## Exercises:
- 1) According to the essay, what percentage of American college students drop out during or at the end of their first year of college?
- 2) Write out everything in the essay from "The other day I" down to "gone to bed.".

Degree Or Not Degree

by Byron Browne
Almost daily, I tell my students to get to work, stop whining, hunker down and get busy. I tell them college is a comin’ and they better get ready. I relate stories to them about my troubles obtaining the couple of degrees that I have. I tell them that hard work and discipline are necessary for future success and that they would be better off getting into that mind set right now instead of trying to get it together later when the baby is crying and the rent is due. I tell them how 35% of American college students drop out either during or at the end of their first year in college because they were wholly unprepared for the difficulties it presented. I throw this information at them continually and I have been for over 13 years now. So, you might imagine how stunned I was the other day to read that none of my rants matter, not one little bit.

The other day I received an offer, through my e-mail, to purchase a college degree. In fact, the business stated that I could buy as many as I wanted. Their site insisted that “The more degrees you Have [sic] the better your chances and prospects in life. That is the way Life is.” What a thing. All that time I spent reading and studying, drinking coffee at two in the morning to stay awake to get my work done was a waste of time. I could have pulled out my credit card instead of those books and achieved the same measure of achievement. It was suddenly of little consequence that I can recognize an Alexander Pope quote from a mile away and calculate the tip at the restaurant without the calculator on my cell phone. I could have had a scotch and gone to bed.

Obviously, the program is as bogus as Clyde Barrow's philanthropy. But, you have to hand it to them, they understand the prevailing mentality. Like the little girl in ‘Willie Wonka’ -we want it now! It is a shame, however I wonder how many people actually follow through with the purchase. Why spend hundreds of dollars on a simple degree when for a few thousand more you could have a seat in the Illinois state senate? In our rush for success we seem to have forgotten the basic principles involved in obtaining it, i.e. working for it.
Wales Hadrian's Wall
Hadrian's Wall in Wales
Photo courtesy Sarah Reveley

In ancient Roman society those young men fortunate enough to have been born into the wealthier families were educated in order to create the generals and statesmen that first the Republic and then the Empire needed to sustain itself. The grammaticus, typically a well-read Greek slave, educated Roman boys from around ages 10-16, in literature, astronomy, mathematics, music and history. He taught all those subjects that we usually regard as belonging to a fully formed liberal arts degree. To the Romans the acquisition of this sort of knowledge was essential for adulthood. For these people, familiarity with the audacious machinations of Philip I, the poetry of Homer and the drama of Aeschylus was information as fundamental as the ability to defend, feed and house themselves. Cicero wrote that “to not know what transpired in the past, is to remain forever a child.” Obviously, for himself at least, a history lesson was in order. The lessons of the grammaticus stayed with many of these men late into life. Agricola, the first century Roman governor of Britain is said to have been literally pushed out the door of the classroom by his mother so that he would pursue his military and political career. The emperors Marcus Aurelius and Hadrian are as famous for their military and political prowess as their predilection for Greek philosophy. The Romans, as a whole, believed in the value of an education. They knew a liberal education was an essential component of future achievement; they knew the benefits outweighed the costs.

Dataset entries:
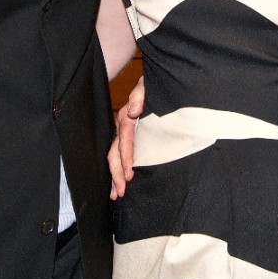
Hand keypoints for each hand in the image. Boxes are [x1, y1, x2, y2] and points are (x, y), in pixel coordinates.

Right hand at [108, 76, 143, 198]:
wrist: (162, 83)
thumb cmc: (155, 86)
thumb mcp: (148, 86)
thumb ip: (140, 95)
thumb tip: (132, 110)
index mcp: (127, 117)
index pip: (125, 140)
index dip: (126, 157)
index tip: (130, 173)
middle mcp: (124, 127)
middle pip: (115, 153)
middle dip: (116, 173)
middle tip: (120, 191)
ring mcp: (127, 133)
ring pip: (116, 157)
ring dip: (115, 176)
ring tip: (115, 194)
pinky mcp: (134, 138)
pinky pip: (122, 155)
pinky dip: (120, 170)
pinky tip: (120, 183)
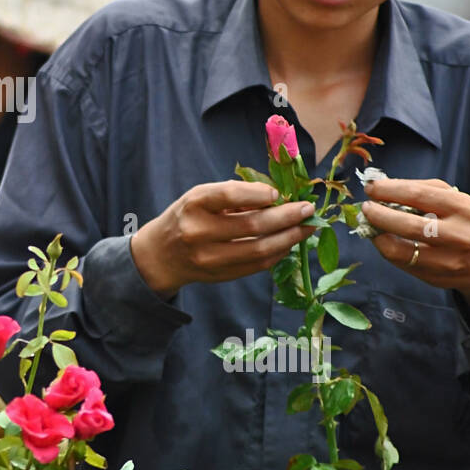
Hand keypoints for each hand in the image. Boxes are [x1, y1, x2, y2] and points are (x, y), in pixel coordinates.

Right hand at [130, 182, 316, 297]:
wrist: (161, 254)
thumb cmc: (187, 217)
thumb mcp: (201, 196)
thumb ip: (235, 194)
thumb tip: (278, 196)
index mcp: (193, 204)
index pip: (230, 196)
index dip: (259, 194)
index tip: (279, 193)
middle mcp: (199, 232)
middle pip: (252, 226)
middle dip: (287, 217)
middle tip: (308, 209)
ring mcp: (210, 258)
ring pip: (260, 250)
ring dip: (290, 238)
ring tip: (307, 227)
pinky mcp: (220, 276)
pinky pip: (257, 266)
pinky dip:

## Answers to the tasks:
- 1) 35%

- 2)
The other day I received an offer, through my e-mail, to purchase a college degree. In fact, the business stated that I could buy as many as I wanted. Their site insisted that “The more degrees you Have [sic] the better your chances and prospects in life. That is the way Life is.” What a thing. All that time I spent reading and studying, drinking coffee at two in the morning to stay awake to get my work done was a waste of time. I could have pulled out my credit card instead of those books and achieved the same measure of achievement. It was suddenly of little consequence that I can recognize an Alexander Pope quote from a mile away and calculate the tip at the restaurant without the calculator on my cell phone. I could have had a scotch and gone to bed.